• [What you should do] All of the data below should be printed again word for word, pictures excluded.

● ● ●

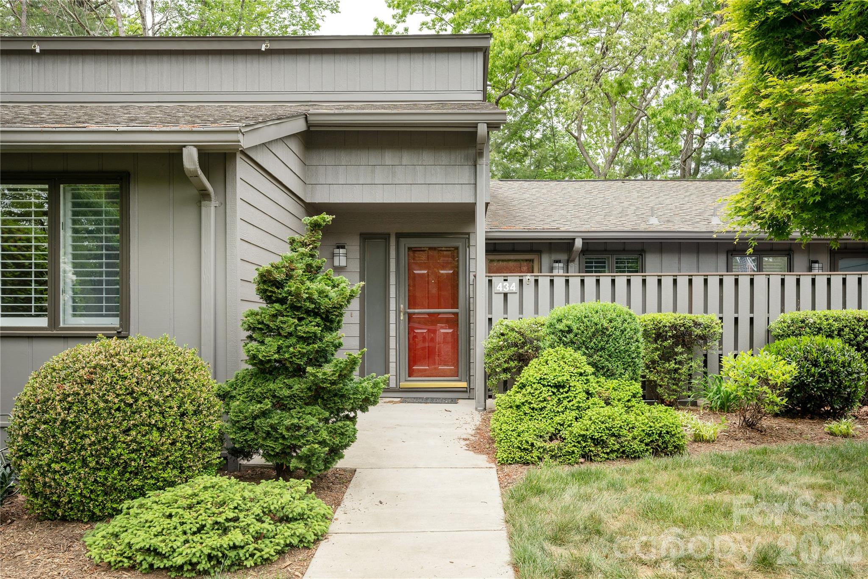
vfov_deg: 43.6
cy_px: 290
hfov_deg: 61.9
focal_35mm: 30
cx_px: 434
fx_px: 723
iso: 250
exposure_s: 1/160
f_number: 7.1
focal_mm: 30
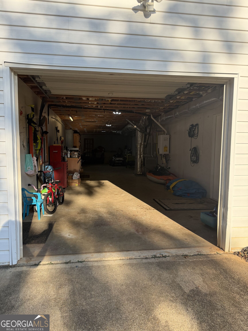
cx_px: 124
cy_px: 166
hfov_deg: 56.8
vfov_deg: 71.6
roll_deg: -0.2
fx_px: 229
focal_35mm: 24
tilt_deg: -4.6
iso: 100
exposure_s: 1/1727
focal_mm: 6.76
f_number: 1.78
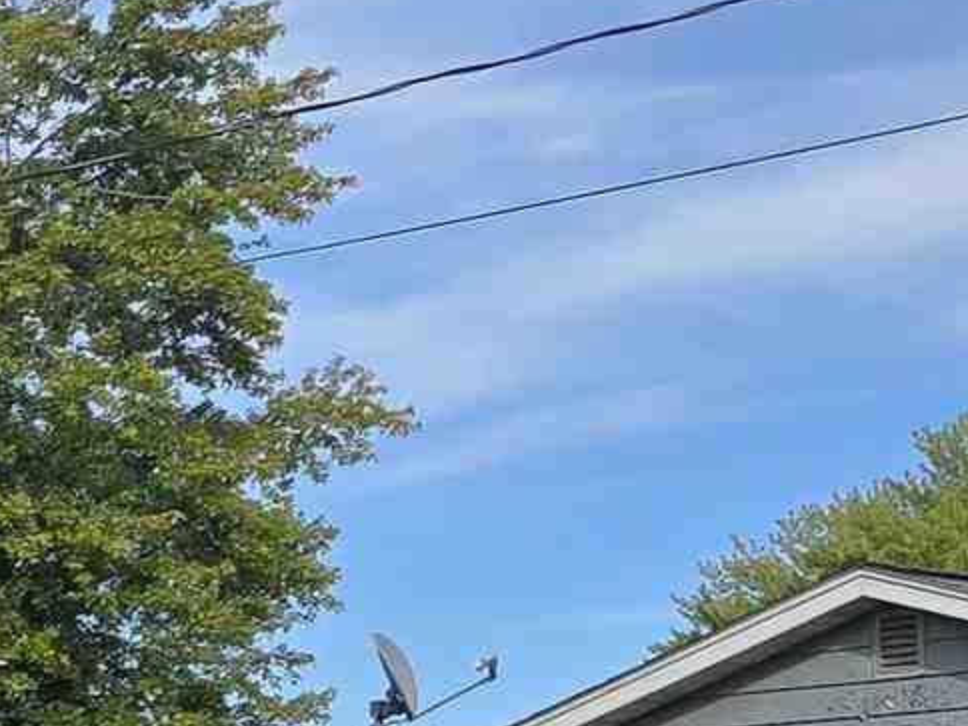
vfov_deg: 9.8
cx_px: -1908
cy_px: 1158
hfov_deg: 10.1
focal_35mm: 146
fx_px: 4083
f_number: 1.7
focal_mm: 6.3
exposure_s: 1/476
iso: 12
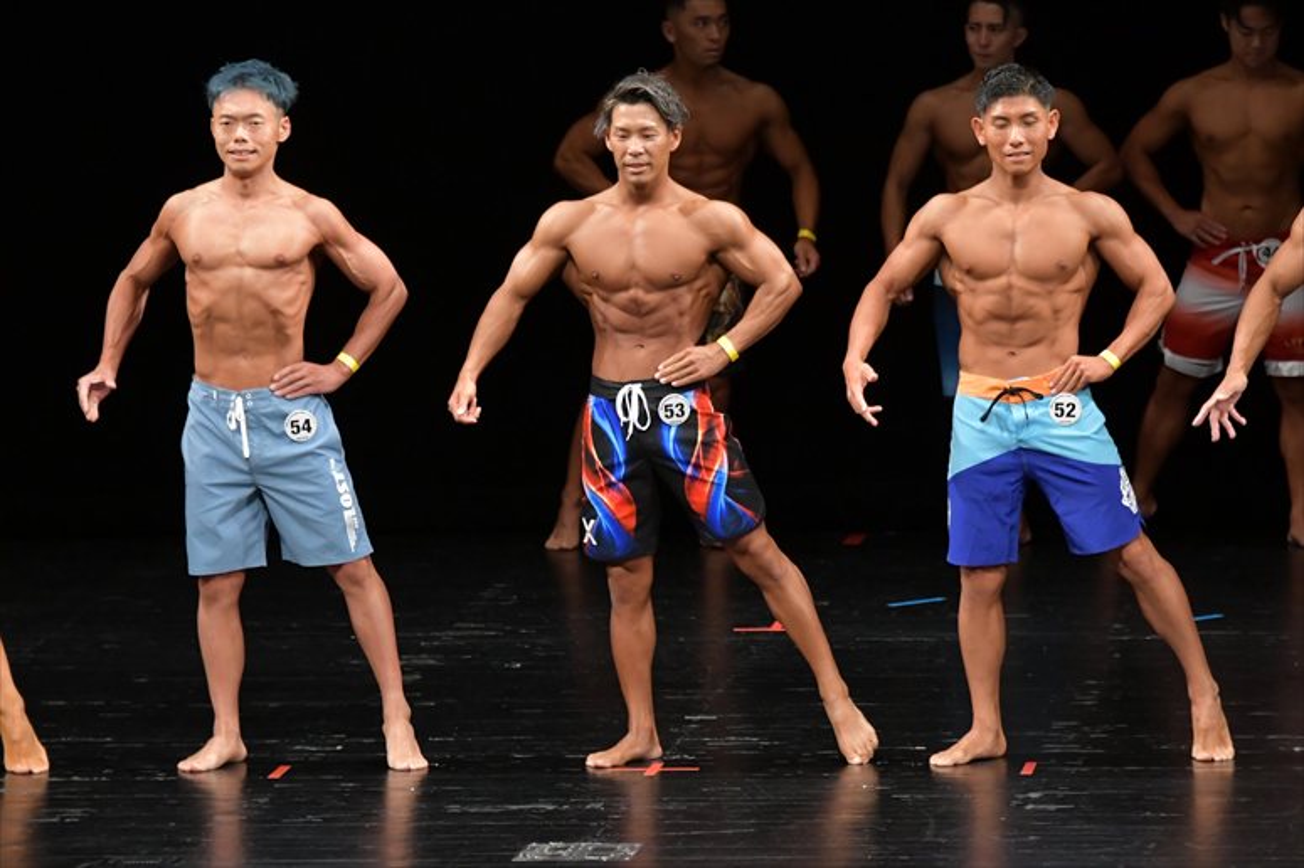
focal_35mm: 270
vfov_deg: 5.1
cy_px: 434
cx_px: 652
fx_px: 9775
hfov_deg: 7.6
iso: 3200
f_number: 5.6
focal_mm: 180
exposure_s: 1/400
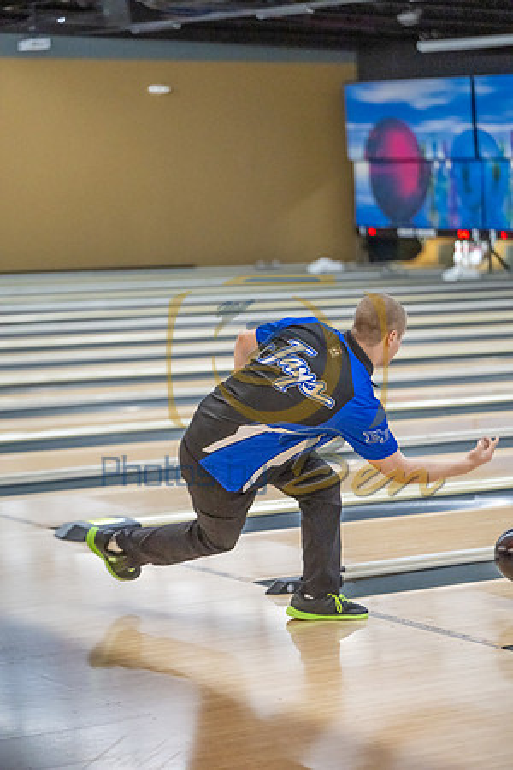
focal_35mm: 110
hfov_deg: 12.5
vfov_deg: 18.6
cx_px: 256
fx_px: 2351
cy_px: 385
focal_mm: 110
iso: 4000
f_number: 2.8
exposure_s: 1/800
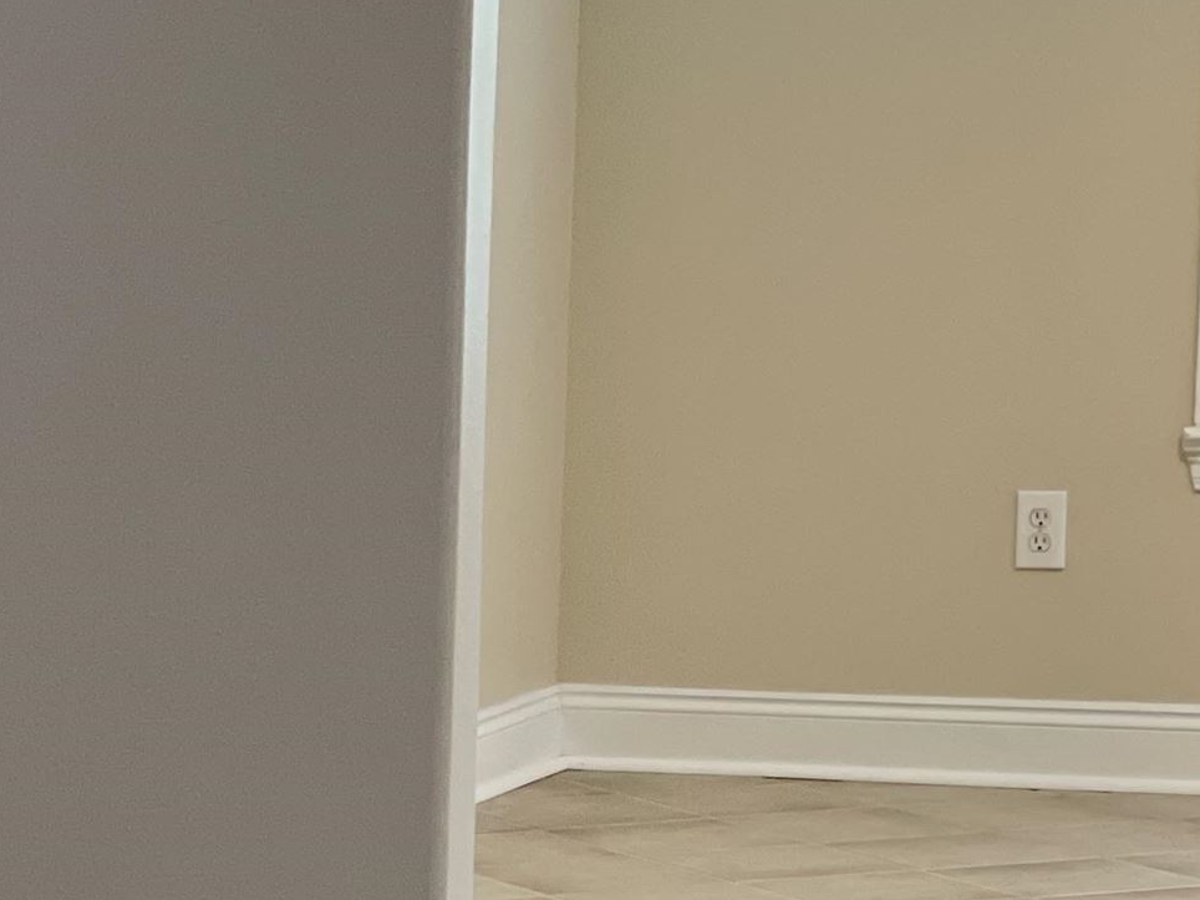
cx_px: -483
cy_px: 1302
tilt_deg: -11.5
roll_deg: +0.5
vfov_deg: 7.2
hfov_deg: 9.5
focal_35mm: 204
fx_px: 7072
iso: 250
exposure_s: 1/40
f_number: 2.2
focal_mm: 7.5
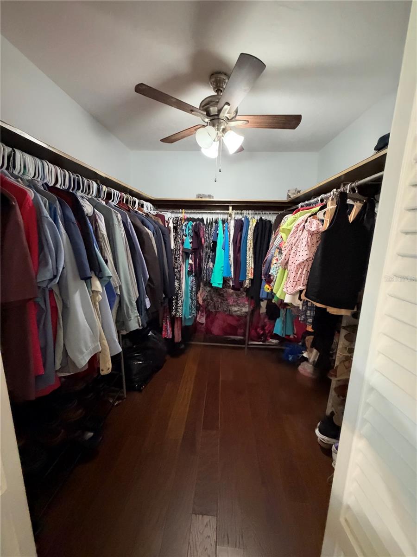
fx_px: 225
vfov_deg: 102.1
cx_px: 208
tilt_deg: -10.6
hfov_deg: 85.7
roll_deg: -1.7
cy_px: 278
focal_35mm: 14
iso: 1250
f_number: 2.2
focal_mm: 2.22
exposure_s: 1/60
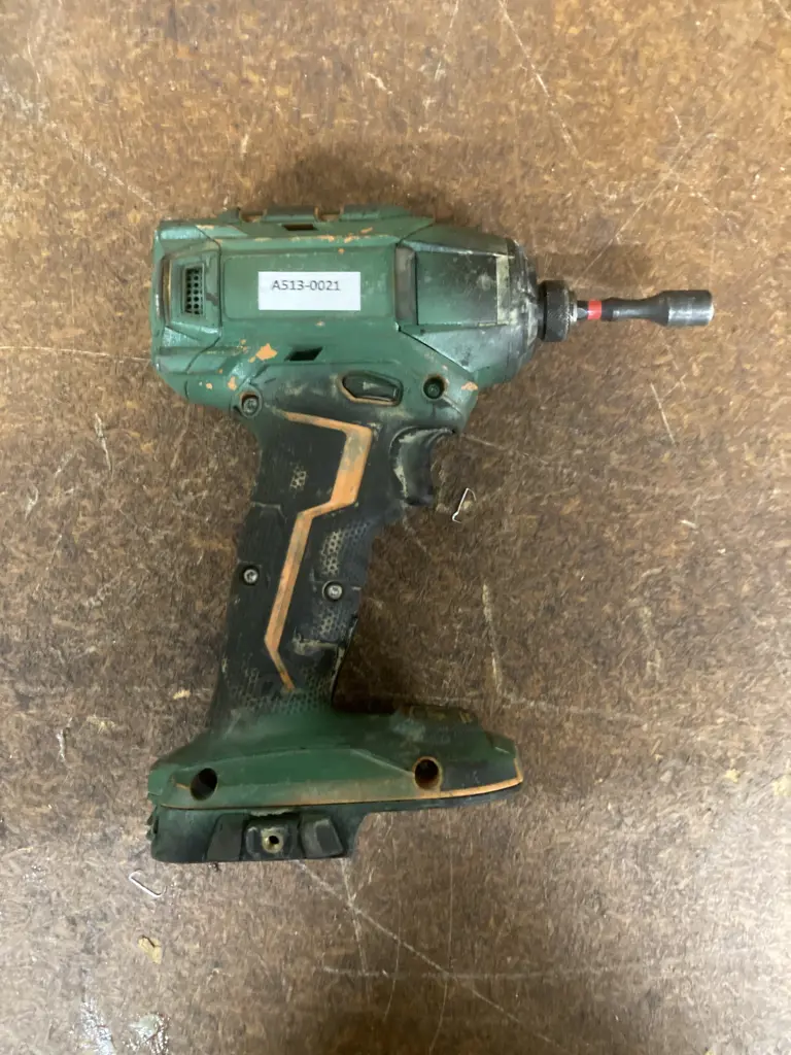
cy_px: 528
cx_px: 396
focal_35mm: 28
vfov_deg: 63.4
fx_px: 853
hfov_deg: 49.7
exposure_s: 1/25
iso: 500
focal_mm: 3.99
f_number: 1.8
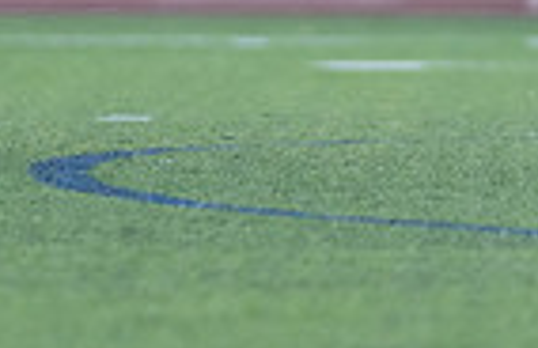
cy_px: -351
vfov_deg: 1.2
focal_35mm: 1134
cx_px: 115
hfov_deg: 1.8
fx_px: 16800
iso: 1000
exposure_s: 1/1250
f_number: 2.8
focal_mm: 200
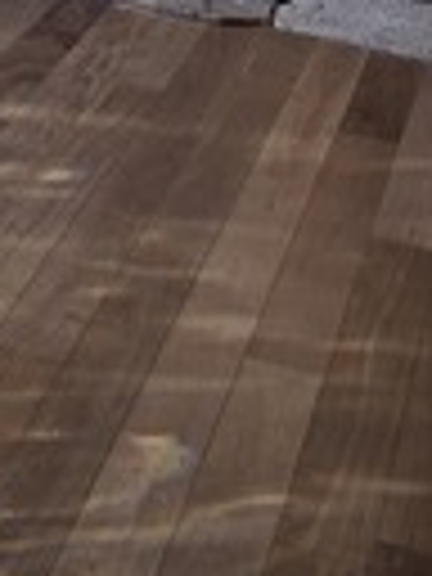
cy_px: -119
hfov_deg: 11.4
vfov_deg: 15.8
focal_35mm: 120
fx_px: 1997
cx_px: -364
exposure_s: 1/577
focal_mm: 5.4
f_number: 1.8
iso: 80
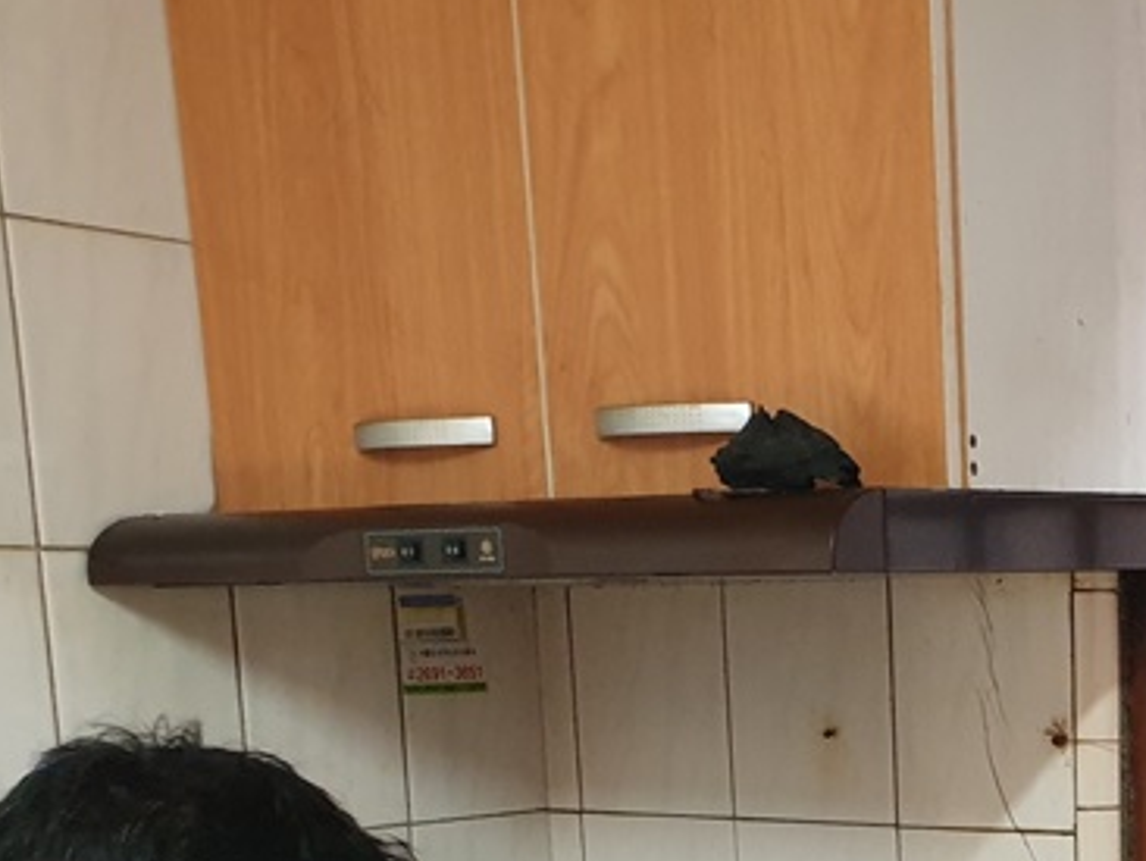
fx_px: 2352
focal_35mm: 71
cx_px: 1099
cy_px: 1149
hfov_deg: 26.2
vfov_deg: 19.1
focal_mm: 4.3
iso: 400
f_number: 2.4
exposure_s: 1/60
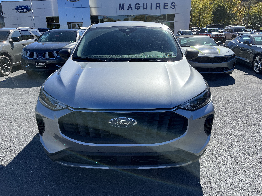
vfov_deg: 53.1
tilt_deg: -18.0
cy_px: 98
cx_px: 131
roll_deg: +1.4
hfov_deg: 67.3
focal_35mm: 26
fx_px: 197
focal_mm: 5.1
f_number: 1.6
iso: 50
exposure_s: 1/3413
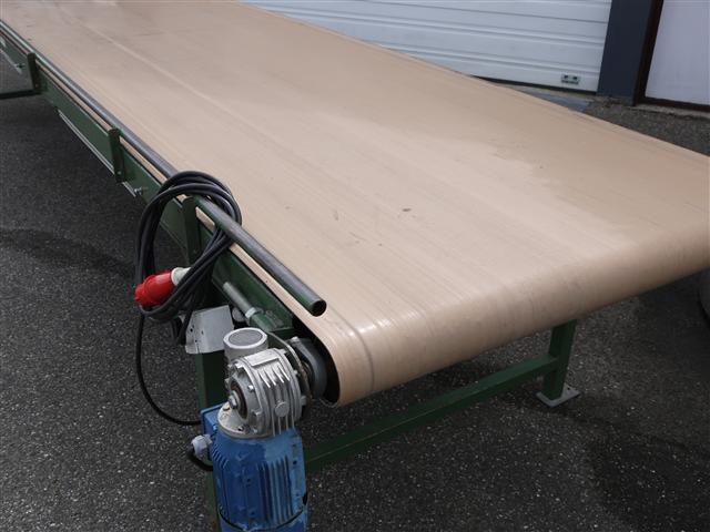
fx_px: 738
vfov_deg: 39.7
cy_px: 266
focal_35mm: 36
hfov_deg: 51.4
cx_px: 355
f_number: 6.3
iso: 100
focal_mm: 18
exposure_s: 1/320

● ● ●

• [Result of the exercise]
vfov_deg: 43.6
cy_px: 290
hfov_deg: 61.9
focal_35mm: 30
cx_px: 434
fx_px: 723
iso: 250
exposure_s: 1/160
f_number: 7.1
focal_mm: 30
cx_px: 124
cy_px: 166
hfov_deg: 56.8
vfov_deg: 71.6
roll_deg: -0.2
fx_px: 229
focal_35mm: 24
tilt_deg: -4.6
iso: 100
exposure_s: 1/1727
focal_mm: 6.76
f_number: 1.78
vfov_deg: 9.8
cx_px: -1908
cy_px: 1158
hfov_deg: 10.1
focal_35mm: 146
fx_px: 4083
f_number: 1.7
focal_mm: 6.3
exposure_s: 1/476
iso: 12
focal_35mm: 270
vfov_deg: 5.1
cy_px: 434
cx_px: 652
fx_px: 9775
hfov_deg: 7.6
iso: 3200
f_number: 5.6
focal_mm: 180
exposure_s: 1/400
focal_35mm: 110
hfov_deg: 12.5
vfov_deg: 18.6
cx_px: 256
fx_px: 2351
cy_px: 385
focal_mm: 110
iso: 4000
f_number: 2.8
exposure_s: 1/800
cx_px: -483
cy_px: 1302
tilt_deg: -11.5
roll_deg: +0.5
vfov_deg: 7.2
hfov_deg: 9.5
focal_35mm: 204
fx_px: 7072
iso: 250
exposure_s: 1/40
f_number: 2.2
focal_mm: 7.5
fx_px: 225
vfov_deg: 102.1
cx_px: 208
tilt_deg: -10.6
hfov_deg: 85.7
roll_deg: -1.7
cy_px: 278
focal_35mm: 14
iso: 1250
f_number: 2.2
focal_mm: 2.22
exposure_s: 1/60
cy_px: 528
cx_px: 396
focal_35mm: 28
vfov_deg: 63.4
fx_px: 853
hfov_deg: 49.7
exposure_s: 1/25
iso: 500
focal_mm: 3.99
f_number: 1.8
cy_px: -351
vfov_deg: 1.2
focal_35mm: 1134
cx_px: 115
hfov_deg: 1.8
fx_px: 16800
iso: 1000
exposure_s: 1/1250
f_number: 2.8
focal_mm: 200
cy_px: -119
hfov_deg: 11.4
vfov_deg: 15.8
focal_35mm: 120
fx_px: 1997
cx_px: -364
exposure_s: 1/577
focal_mm: 5.4
f_number: 1.8
iso: 80
fx_px: 2352
focal_35mm: 71
cx_px: 1099
cy_px: 1149
hfov_deg: 26.2
vfov_deg: 19.1
focal_mm: 4.3
iso: 400
f_number: 2.4
exposure_s: 1/60
vfov_deg: 53.1
tilt_deg: -18.0
cy_px: 98
cx_px: 131
roll_deg: +1.4
hfov_deg: 67.3
focal_35mm: 26
fx_px: 197
focal_mm: 5.1
f_number: 1.6
iso: 50
exposure_s: 1/3413
fx_px: 738
vfov_deg: 39.7
cy_px: 266
focal_35mm: 36
hfov_deg: 51.4
cx_px: 355
f_number: 6.3
iso: 100
focal_mm: 18
exposure_s: 1/320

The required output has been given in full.